Figure 8. Effects of eucalyptol on TGF-β1 induction by high glucose (A and B), inhibition of TGF-β1-induced expression of Snail1, ILK1 and β-catenin by eucalyptol (C), and effects of TGF-β1 receptor inhibitor on expression of E-cadherin and N-cadherin (D).

Human renal proximal tubular epithelial cells were treated with 1-20 μM eucalyptol for 72 h in the culture media of 33 mM glucose (A and B). Cells were also incubated in 5.5 mM glucose and 27.5 mM mannitol as osmotic controls. In other experiments, cells was cultured with 10 ng/ml TGF-β1 or 20 ng/ml TGF-β1 receptor inhibitor in the absence and presence of 20 μM eucalyptol for 72 h (C and D). TGF-β1 in culture media was measured by using an ELISA kit (A).
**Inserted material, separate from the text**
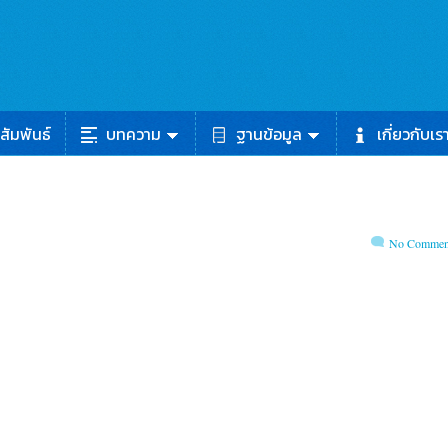
สัมพันธ์
บทความ
ฐานข้อมูล
เกี่ยวกับเร
No Commen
Cell lysates were subject to 8-12% SDS-PAGE and Western blot analysis with a primary antibody against TGF-β1, Snail1, β-catenin, E-cadherin or N-cadherin (B, C and D). β-Actin protein was used as an internal control. The bar graphs (mean ± SEM, n=3) in the bottom panels represent quantitative desitometric results. Values not sharing a common letter are significantly different at P<0.05.